Notice that Bob has to take a first break if there's at least $k + 1$ problems, a second break if there's at least $2k + 1$ problems, a third when there's at least $3k + 1$ problems and so on, so if bob has $n$ problems he will take $\lfloor \frac {n-1}{k} \rfloor$ breaks.

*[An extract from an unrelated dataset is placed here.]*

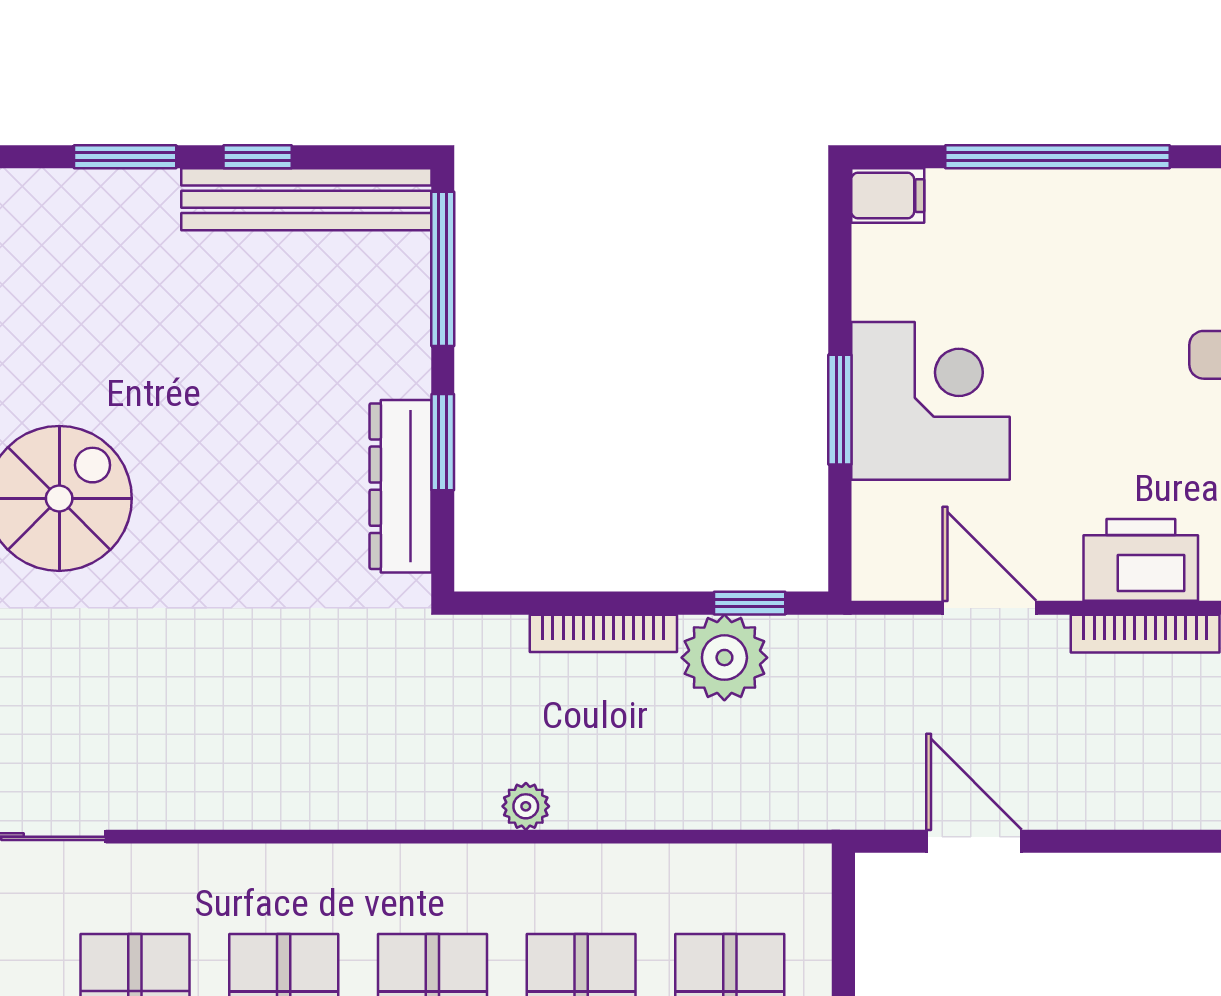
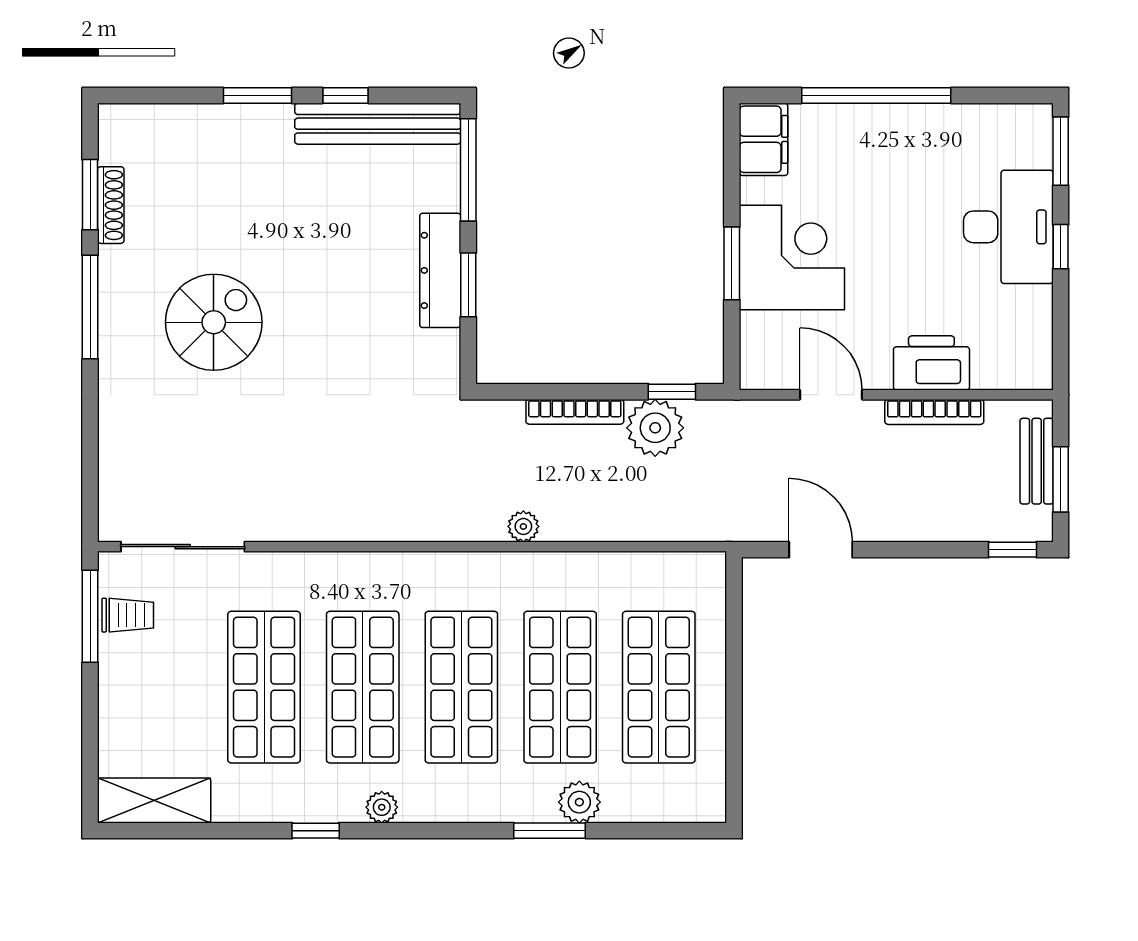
filing cabinet: (888, 196) -> (764, 139), width x2.00
dresser: (400, 486) -> (440, 270), moved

With that we can see that $F(n) = nx + \lfloor \frac {n-1}{k} \rfloor y$.

Let's assume for now that $l=1$, the summation $\sum _{1 \le n \le r} {F(n)}$ can be broken down to two parts, first part is:

$$\sum _{1 \le n \le r} n*x = x \sum _{1 \le n \le r} n = x \frac {n (n + 1)}{2}$$

The second part is:

$$\sum _{1 \le n \le r} \lfloor \frac {n-1}{k} \rfloor y = y (\sum _{1 \le n \le zk} \lfloor \frac {n-1}{k} \rfloor + \sum _{zk + 1 \le n \le r} \lfloor \frac {n-1}{k} \rfloor ) $$

Where $zk$ is the largest multiple of $k$ less than $r$.

Notice that the first $k$ values of the left summation($\sum _{1 \le n \le zk} \lfloor \frac {n-1}{k} \rfloor$) are $0,0,...,0$, the second $k$ values are $1,1,...,1$, the third $k$ values are all $2$s and so on, so the left summation is equal to $\sum _{1 \le i \le z} (i-1)k = k \frac{(z-1)z}{2}$.

The right summation is equal to $z(r-zk)$, so overall:

$$ \sum _{1 \le n \le r} {F(n)} = x \frac {n (n + 1)}{2} + y ( k \frac{(z-1)z}{2} + z(r-zk) ) $$

We solved the problem when $l=1$, to get the full answer, let $S(n) = \sum _{1 \le n \le r} {F(n)}$, then our final answer should be $S(r) - S(l-1)$.